(Entries taken from a collection)
········

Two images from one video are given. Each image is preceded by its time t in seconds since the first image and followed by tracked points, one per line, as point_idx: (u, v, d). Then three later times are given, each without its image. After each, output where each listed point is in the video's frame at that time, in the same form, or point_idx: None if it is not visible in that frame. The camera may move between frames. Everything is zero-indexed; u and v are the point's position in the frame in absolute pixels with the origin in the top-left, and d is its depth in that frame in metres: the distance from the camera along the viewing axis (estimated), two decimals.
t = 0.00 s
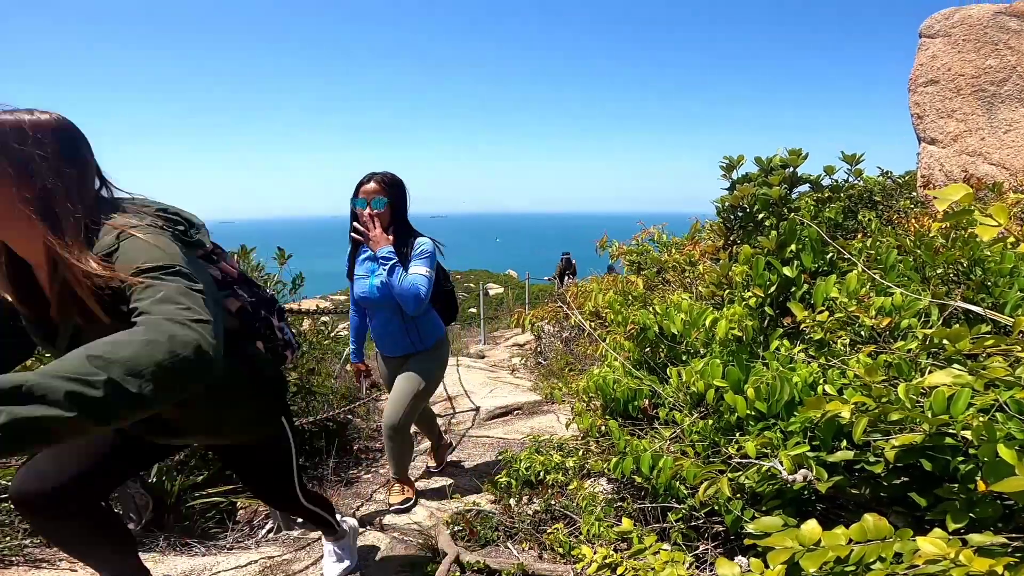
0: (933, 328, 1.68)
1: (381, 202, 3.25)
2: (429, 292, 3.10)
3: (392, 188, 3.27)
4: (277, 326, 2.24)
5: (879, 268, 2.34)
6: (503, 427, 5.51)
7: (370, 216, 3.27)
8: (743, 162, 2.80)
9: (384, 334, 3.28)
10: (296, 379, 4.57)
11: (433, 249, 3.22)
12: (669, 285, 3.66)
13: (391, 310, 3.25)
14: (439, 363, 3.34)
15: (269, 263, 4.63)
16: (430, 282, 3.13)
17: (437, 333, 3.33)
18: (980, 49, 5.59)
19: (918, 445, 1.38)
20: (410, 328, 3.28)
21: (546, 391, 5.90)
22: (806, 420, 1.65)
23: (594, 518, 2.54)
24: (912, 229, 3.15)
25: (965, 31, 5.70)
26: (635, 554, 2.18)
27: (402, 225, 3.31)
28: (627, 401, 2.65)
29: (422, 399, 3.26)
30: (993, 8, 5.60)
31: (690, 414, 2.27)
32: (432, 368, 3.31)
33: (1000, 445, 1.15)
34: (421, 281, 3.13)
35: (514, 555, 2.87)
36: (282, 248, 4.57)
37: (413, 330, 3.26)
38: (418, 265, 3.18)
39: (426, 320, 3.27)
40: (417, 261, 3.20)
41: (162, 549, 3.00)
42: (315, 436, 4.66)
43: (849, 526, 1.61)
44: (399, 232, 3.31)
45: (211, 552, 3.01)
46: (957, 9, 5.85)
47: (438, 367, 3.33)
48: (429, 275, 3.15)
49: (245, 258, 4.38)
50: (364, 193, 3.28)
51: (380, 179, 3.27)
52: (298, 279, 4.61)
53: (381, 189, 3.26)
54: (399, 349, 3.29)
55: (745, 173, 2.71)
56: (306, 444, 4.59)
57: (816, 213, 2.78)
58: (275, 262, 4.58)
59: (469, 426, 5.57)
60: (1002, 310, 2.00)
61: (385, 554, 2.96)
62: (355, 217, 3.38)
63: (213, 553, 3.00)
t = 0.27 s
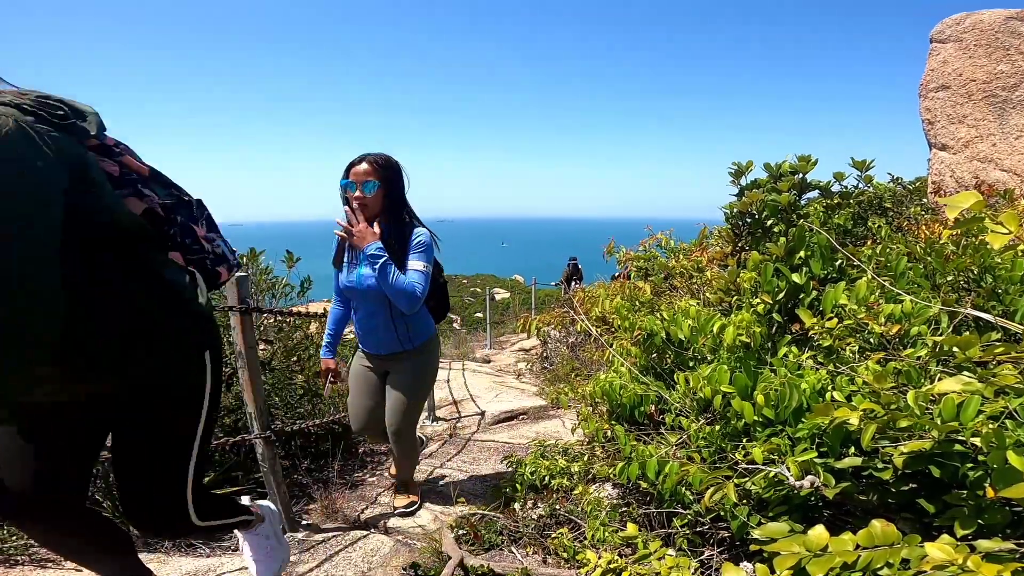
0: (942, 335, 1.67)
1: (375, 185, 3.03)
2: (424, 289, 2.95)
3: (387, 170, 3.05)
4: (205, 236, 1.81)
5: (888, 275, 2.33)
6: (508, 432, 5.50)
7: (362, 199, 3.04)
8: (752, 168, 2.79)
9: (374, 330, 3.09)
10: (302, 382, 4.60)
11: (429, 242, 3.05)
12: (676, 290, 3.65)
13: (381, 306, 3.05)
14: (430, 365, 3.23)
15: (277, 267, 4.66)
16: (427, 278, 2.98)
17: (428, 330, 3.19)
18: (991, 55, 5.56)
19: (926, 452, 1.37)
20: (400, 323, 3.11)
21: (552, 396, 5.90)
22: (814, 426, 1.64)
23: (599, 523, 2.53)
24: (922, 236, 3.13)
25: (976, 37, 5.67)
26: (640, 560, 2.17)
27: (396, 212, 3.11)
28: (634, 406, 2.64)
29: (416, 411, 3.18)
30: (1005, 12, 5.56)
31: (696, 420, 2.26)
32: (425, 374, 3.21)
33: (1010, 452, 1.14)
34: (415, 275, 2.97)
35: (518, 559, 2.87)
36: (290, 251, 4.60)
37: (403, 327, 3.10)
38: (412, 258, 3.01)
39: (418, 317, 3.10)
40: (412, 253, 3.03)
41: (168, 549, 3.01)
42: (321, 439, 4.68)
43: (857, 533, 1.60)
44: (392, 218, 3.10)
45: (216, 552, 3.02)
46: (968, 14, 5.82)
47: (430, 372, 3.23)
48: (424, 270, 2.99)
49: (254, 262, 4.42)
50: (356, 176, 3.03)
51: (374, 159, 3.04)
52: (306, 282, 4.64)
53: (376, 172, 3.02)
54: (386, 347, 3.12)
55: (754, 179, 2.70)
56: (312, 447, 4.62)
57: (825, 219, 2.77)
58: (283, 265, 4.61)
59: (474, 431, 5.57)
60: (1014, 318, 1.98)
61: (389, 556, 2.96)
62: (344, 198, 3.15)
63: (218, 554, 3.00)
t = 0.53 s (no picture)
0: (939, 340, 1.67)
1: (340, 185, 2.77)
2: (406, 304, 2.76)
3: (352, 168, 2.79)
4: (128, 201, 1.63)
5: (886, 279, 2.33)
6: (505, 433, 5.50)
7: (324, 200, 2.77)
8: (751, 171, 2.80)
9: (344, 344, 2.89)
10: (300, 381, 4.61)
11: (405, 247, 2.81)
12: (675, 293, 3.65)
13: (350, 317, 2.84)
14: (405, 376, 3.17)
15: (275, 266, 4.66)
16: (405, 289, 2.77)
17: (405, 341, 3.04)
18: (992, 59, 5.57)
19: (921, 456, 1.37)
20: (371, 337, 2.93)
21: (550, 397, 5.90)
22: (810, 429, 1.64)
23: (595, 525, 2.53)
24: (920, 240, 3.14)
25: (977, 41, 5.69)
26: (635, 561, 2.16)
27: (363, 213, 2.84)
28: (631, 408, 2.64)
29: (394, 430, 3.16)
30: (1005, 17, 5.58)
31: (693, 422, 2.26)
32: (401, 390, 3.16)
33: (1004, 455, 1.14)
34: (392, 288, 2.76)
35: (514, 560, 2.87)
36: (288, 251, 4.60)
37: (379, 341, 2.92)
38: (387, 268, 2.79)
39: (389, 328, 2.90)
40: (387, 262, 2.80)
41: (162, 548, 3.00)
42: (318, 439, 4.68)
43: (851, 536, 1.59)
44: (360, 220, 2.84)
45: (211, 552, 3.01)
46: (969, 18, 5.84)
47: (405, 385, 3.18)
48: (404, 281, 2.77)
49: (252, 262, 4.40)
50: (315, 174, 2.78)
51: (337, 156, 2.78)
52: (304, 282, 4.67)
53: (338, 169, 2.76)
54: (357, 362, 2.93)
55: (754, 182, 2.70)
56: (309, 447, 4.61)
57: (823, 222, 2.78)
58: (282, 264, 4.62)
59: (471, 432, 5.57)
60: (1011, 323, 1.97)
61: (385, 557, 2.95)
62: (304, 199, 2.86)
63: (213, 553, 3.00)
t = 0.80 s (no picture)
0: (937, 344, 1.67)
1: (253, 189, 2.39)
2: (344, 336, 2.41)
3: (269, 172, 2.43)
4: None
5: (885, 283, 2.33)
6: (504, 435, 5.50)
7: (233, 208, 2.38)
8: (750, 175, 2.80)
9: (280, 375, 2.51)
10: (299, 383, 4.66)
11: (335, 263, 2.43)
12: (674, 296, 3.66)
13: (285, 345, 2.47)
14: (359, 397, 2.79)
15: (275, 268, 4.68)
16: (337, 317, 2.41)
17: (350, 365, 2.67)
18: (992, 62, 5.58)
19: (918, 459, 1.37)
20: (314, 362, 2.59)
21: (549, 400, 5.91)
22: (808, 433, 1.64)
23: (593, 528, 2.53)
24: (919, 244, 3.15)
25: (978, 44, 5.69)
26: (633, 565, 2.17)
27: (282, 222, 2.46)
28: (630, 411, 2.64)
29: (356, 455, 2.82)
30: (1006, 20, 5.59)
31: (691, 425, 2.26)
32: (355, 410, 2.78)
33: (1001, 459, 1.14)
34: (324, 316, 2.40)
35: (512, 563, 2.87)
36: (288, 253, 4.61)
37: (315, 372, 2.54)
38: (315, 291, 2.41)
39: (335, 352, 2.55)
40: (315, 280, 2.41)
41: (160, 550, 3.01)
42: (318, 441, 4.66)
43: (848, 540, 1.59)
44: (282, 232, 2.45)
45: (209, 553, 3.01)
46: (969, 21, 5.85)
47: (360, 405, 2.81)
48: (338, 307, 2.41)
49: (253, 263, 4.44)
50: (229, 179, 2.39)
51: (253, 157, 2.41)
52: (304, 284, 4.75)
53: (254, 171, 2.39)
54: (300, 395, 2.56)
55: (753, 185, 2.70)
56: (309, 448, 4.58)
57: (822, 226, 2.78)
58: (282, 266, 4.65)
59: (470, 434, 5.57)
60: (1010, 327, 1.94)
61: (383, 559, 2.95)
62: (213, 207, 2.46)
63: (211, 555, 3.00)
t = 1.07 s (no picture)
0: (939, 344, 1.66)
1: (140, 149, 2.00)
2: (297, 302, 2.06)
3: (159, 129, 2.03)
4: None
5: (886, 283, 2.32)
6: (505, 436, 5.49)
7: (116, 171, 1.99)
8: (752, 175, 2.80)
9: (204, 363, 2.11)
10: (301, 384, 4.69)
11: (257, 223, 2.05)
12: (675, 297, 3.66)
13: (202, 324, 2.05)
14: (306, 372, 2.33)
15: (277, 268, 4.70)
16: (285, 283, 2.05)
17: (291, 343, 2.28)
18: (994, 62, 5.57)
19: (920, 460, 1.36)
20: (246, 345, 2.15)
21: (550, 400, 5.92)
22: (810, 434, 1.63)
23: (594, 528, 2.53)
24: (920, 245, 3.14)
25: (979, 43, 5.69)
26: (635, 565, 2.16)
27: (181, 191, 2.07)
28: (631, 412, 2.64)
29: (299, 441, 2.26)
30: (1007, 20, 5.59)
31: (693, 426, 2.26)
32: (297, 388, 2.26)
33: (1004, 460, 1.13)
34: (259, 285, 2.02)
35: (514, 564, 2.86)
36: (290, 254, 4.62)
37: (249, 353, 2.12)
38: (238, 257, 2.01)
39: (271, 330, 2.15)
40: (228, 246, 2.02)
41: (161, 551, 3.01)
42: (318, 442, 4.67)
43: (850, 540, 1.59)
44: (185, 199, 2.07)
45: (210, 554, 3.01)
46: (970, 21, 5.84)
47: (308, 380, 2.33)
48: (280, 269, 2.05)
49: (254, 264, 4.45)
50: (109, 138, 2.00)
51: (143, 113, 2.03)
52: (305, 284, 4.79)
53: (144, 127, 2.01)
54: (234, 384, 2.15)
55: (754, 186, 2.70)
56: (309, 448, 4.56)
57: (824, 227, 2.77)
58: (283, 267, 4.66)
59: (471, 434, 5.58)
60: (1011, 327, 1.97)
61: (385, 559, 2.95)
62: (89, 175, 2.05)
63: (212, 555, 3.00)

········

* WORK ORDER
Set down again, word for word, every line from the one with "38: (418, 265, 3.18)" to the one with "31: (696, 420, 2.26)" in the entries above, and omit the pictures.

* YOUR RESPONSE
38: (418, 265, 3.18)
39: (426, 320, 3.27)
40: (417, 261, 3.20)
41: (162, 549, 3.00)
42: (315, 436, 4.66)
43: (849, 526, 1.61)
44: (399, 232, 3.31)
45: (211, 552, 3.01)
46: (957, 9, 5.85)
47: (438, 367, 3.33)
48: (429, 275, 3.15)
49: (245, 258, 4.38)
50: (364, 193, 3.28)
51: (380, 179, 3.27)
52: (298, 279, 4.61)
53: (381, 189, 3.26)
54: (399, 349, 3.29)
55: (745, 173, 2.71)
56: (306, 444, 4.59)
57: (816, 213, 2.78)
58: (275, 262, 4.58)
59: (469, 426, 5.57)
60: (1002, 310, 2.00)
61: (385, 554, 2.96)
62: (355, 217, 3.38)
63: (213, 553, 3.00)
t = 0.27 s
0: (942, 335, 1.67)
1: (375, 185, 3.03)
2: (424, 289, 2.95)
3: (387, 170, 3.05)
4: (205, 236, 1.81)
5: (888, 275, 2.33)
6: (508, 432, 5.50)
7: (362, 199, 3.04)
8: (752, 168, 2.79)
9: (374, 330, 3.09)
10: (302, 382, 4.60)
11: (429, 242, 3.05)
12: (676, 290, 3.65)
13: (381, 306, 3.05)
14: (430, 365, 3.23)
15: (277, 267, 4.66)
16: (427, 278, 2.98)
17: (428, 330, 3.19)
18: (991, 55, 5.56)
19: (926, 452, 1.37)
20: (400, 323, 3.11)
21: (552, 396, 5.90)
22: (814, 426, 1.64)
23: (599, 523, 2.53)
24: (922, 236, 3.13)
25: (976, 37, 5.67)
26: (640, 560, 2.17)
27: (396, 212, 3.11)
28: (634, 406, 2.64)
29: (416, 411, 3.18)
30: (1005, 12, 5.56)
31: (696, 420, 2.26)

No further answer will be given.